• **Brief**
Set down each of the records below exactly as it reads. No pictures go into the copy.

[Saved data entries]
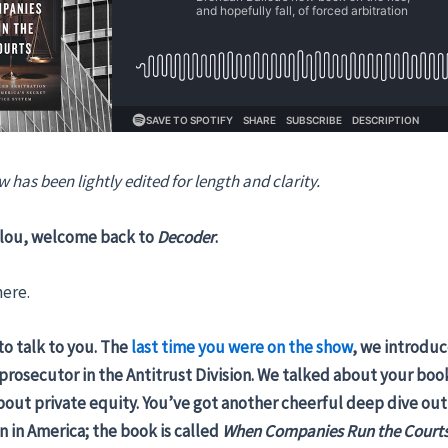
w has been lightly edited for length and clarity.
lou, welcome back to
Decoder
.
ere.
to talk to you. The
last time you were on the show
, we introduc
rosecutor in the Antitrust Division. We talked about your bo
out private equity. You’ve got another cheerful deep dive out 
on in America; the book is called
When Companies Run the Court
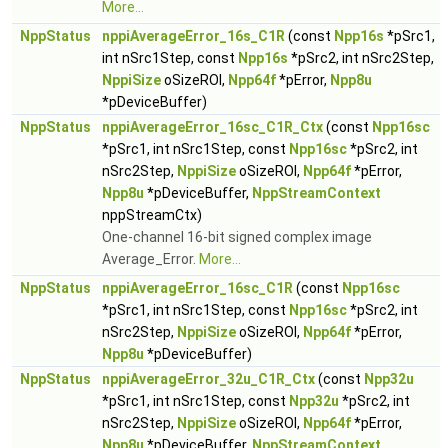
More...
NppStatus
nppiAverageError_16s_C1R
(const
Npp16s
*pSrc1,
int nSrc1Step, const
Npp16s
*pSrc2, int nSrc2Step,
NppiSize
oSizeROI,
Npp64f
*pError,
Npp8u
*pDeviceBuffer)
NppStatus
nppiAverageError_16sc_C1R_Ctx
(const
Npp16sc
*pSrc1, int nSrc1Step, const
Npp16sc
*pSrc2, int
nSrc2Step,
NppiSize
oSizeROI,
Npp64f
*pError,
Npp8u
*pDeviceBuffer,
NppStreamContext
nppStreamCtx)
One-channel 16-bit signed complex image
Average_Error.
More...
NppStatus
nppiAverageError_16sc_C1R
(const
Npp16sc
*pSrc1, int nSrc1Step, const
Npp16sc
*pSrc2, int
nSrc2Step,
NppiSize
oSizeROI,
Npp64f
*pError,
Npp8u
*pDeviceBuffer)
NppStatus
nppiAverageError_32u_C1R_Ctx
(const
Npp32u
*pSrc1, int nSrc1Step, const
Npp32u
*pSrc2, int
nSrc2Step,
NppiSize
oSizeROI,
Npp64f
*pError,
Npp8u
*pDeviceBuffer,
NppStreamContext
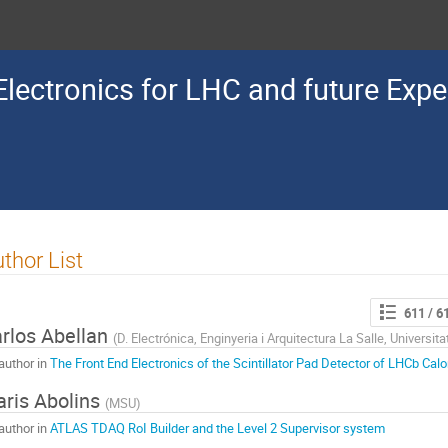
lectronics for LHC and future Exp
thor List
611
/ 6
rlos Abellan
(
D. Electrónica, Enginyeria i Arquitectura La Salle, Universita
author in
The Front End Electronics of the Scintillator Pad Detector of LHCb Calo
ris Abolins
(
MSU
)
author in
ATLAS TDAQ RoI Builder and the Level 2 Supervisor system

• **Expected answer**
w has been lightly edited for length and clarity.
lou, welcome back to
Decoder
.
ere.
to talk to you. The
last time you were on the show
, we introduc
rosecutor in the Antitrust Division. We talked about your bo
out private equity. You’ve got another cheerful deep dive out 
on in America; the book is called
When Companies Run the Court
More...
NppStatus
nppiAverageError_16s_C1R
(const
Npp16s
*pSrc1,
int nSrc1Step, const
Npp16s
*pSrc2, int nSrc2Step,
NppiSize
oSizeROI,
Npp64f
*pError,
Npp8u
*pDeviceBuffer)
NppStatus
nppiAverageError_16sc_C1R_Ctx
(const
Npp16sc
*pSrc1, int nSrc1Step, const
Npp16sc
*pSrc2, int
nSrc2Step,
NppiSize
oSizeROI,
Npp64f
*pError,
Npp8u
*pDeviceBuffer,
NppStreamContext
nppStreamCtx)
One-channel 16-bit signed complex image
Average_Error.
More...
NppStatus
nppiAverageError_16sc_C1R
(const
Npp16sc
*pSrc1, int nSrc1Step, const
Npp16sc
*pSrc2, int
nSrc2Step,
NppiSize
oSizeROI,
Npp64f
*pError,
Npp8u
*pDeviceBuffer)
NppStatus
nppiAverageError_32u_C1R_Ctx
(const
Npp32u
*pSrc1, int nSrc1Step, const
Npp32u
*pSrc2, int
nSrc2Step,
NppiSize
oSizeROI,
Npp64f
*pError,
Npp8u
*pDeviceBuffer,
NppStreamContext
lectronics for LHC and future Exp
thor List
611
/ 6
rlos Abellan
(
D. Electrónica, Enginyeria i Arquitectura La Salle, Universita
author in
The Front End Electronics of the Scintillator Pad Detector of LHCb Calo
ris Abolins
(
MSU
)
author in
ATLAS TDAQ RoI Builder and the Level 2 Supervisor system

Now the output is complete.